Hello lovely people, this is my first post here. I'm an aspiring developer with a variety of prior experience, but it's been about 6-8 years since i last did 3D art for a game, in some Civ IV mods. Since then i've been a little out of touch and mostly focusing on coding.
Currently, I am interested in making a strategy game in unreal engine. I won't bore you with too many details, but i'm planning to do most of the work myself, art included. I'm brushing the dust off my old talents and firing up the latest version of blender, and I've realised I don't really have targets for performance yet.
I'm interested in making unit models with around the same detail level as the Total War series, examples:
I'm posting on polycount because I found this place while trying to google performance stats for the latest Total War Warhammer game, (along with a nice thread where various artists were posting their official work, it was lovely!)
I flatter myself thinking i can emulate that quality, but I'll do my best. I need some ideas on targets though. That is, polycounts, and texture sizes. I'm used to working within tight limits, and I need to set such limits for myself so i don't run away spending a million triangles on an exquisitely sculpted nose or somesuch. But these days i have no idea what modern computers are capable of
So my question is:
For an average human figure, in armor or clothing, viewed from a sort of isometric perspective and in the context of a strategy game developed for modern gaming PCs:
What's a good target for his polycount (in triangles) and resolution for textures, normal maps, glow, gloss, etc.
Once I have target values for humanoids, I can use that as a baseline for performance targets for other things (like guys on horseback)
Any posts and thoughts are appreciated
Replies
Design the unit without restricting yourself, place it as close to the camera as it'll ever get in game and start reducing geometry and texel density - stop reducing when it starts to become visible to the player and you have your answer.
Modern consoles can draw millions of triangles on screen without breaking a sweat - materials are the biggest cost
The hardware the game is running on?
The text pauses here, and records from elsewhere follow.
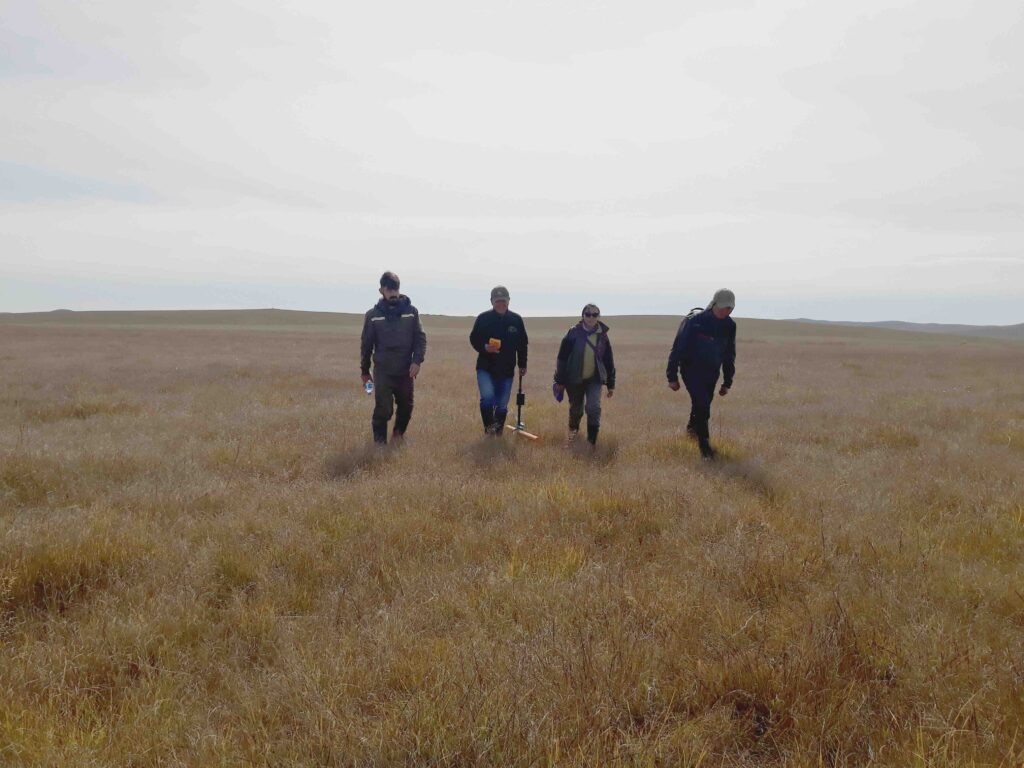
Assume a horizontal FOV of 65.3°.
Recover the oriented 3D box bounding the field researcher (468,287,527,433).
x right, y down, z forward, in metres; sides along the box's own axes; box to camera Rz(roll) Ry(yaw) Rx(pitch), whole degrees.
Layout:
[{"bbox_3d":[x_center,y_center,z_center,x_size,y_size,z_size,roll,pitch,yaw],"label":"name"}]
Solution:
[{"bbox_3d":[-0.144,-0.236,9.200,0.660,1.740,0.500,0,4,-3],"label":"field researcher"}]

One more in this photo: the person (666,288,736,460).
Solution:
[{"bbox_3d":[1.922,-0.096,8.100,0.640,1.720,0.750,-2,5,-20],"label":"person"}]

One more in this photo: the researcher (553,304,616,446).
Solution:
[{"bbox_3d":[0.794,-0.082,8.750,0.660,1.590,0.520,0,4,-4],"label":"researcher"}]

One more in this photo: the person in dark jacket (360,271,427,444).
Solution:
[{"bbox_3d":[-1.261,-0.245,8.500,0.680,1.870,0.580,-1,4,-9],"label":"person in dark jacket"}]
Mobile? Console? PC?
The engine it's using and how well it handles optimization? Do you need to micro manage the Levels of Detail or does it handle it for you? The time it takes to create assets is also a huge factor.
The overall design of the game? How many units are on the screen at one time? How close will the camera get? Will the same models be used for in-game cut scenes or cinematics?
Do the designers have a rough idea how many units will be on the screen? Will one character represent hundreds like the Civilization games or does every character need to live and die on their own?
What are the actions they preform, how many animations are needed, how many joints in the rig? How long does it take to create a character and rig it up, how many do you need to have? 7 recycled units or a hundred unique characters?
Are they just low poly models with simple textures, or will there be complex materials that need to be derived from normal maps meaning there will be a high poly -> low poly workflow.
How important are other aspects of the game, like the environment, AI, particles, back end systems?
Often the tri count is heavily dependent on testing and performance balancing as you go. What you trim back in one game to give another aspect more impact, won't be the same as another game.
If I had to take a wild stab in the dark I would start testing with quickly done stand in models that start at roughly 20k tris and see how things preformed, making sure the rest of the game had more or less equivalent stand-ins. Keeping in mind that there might be a large optimization push again later.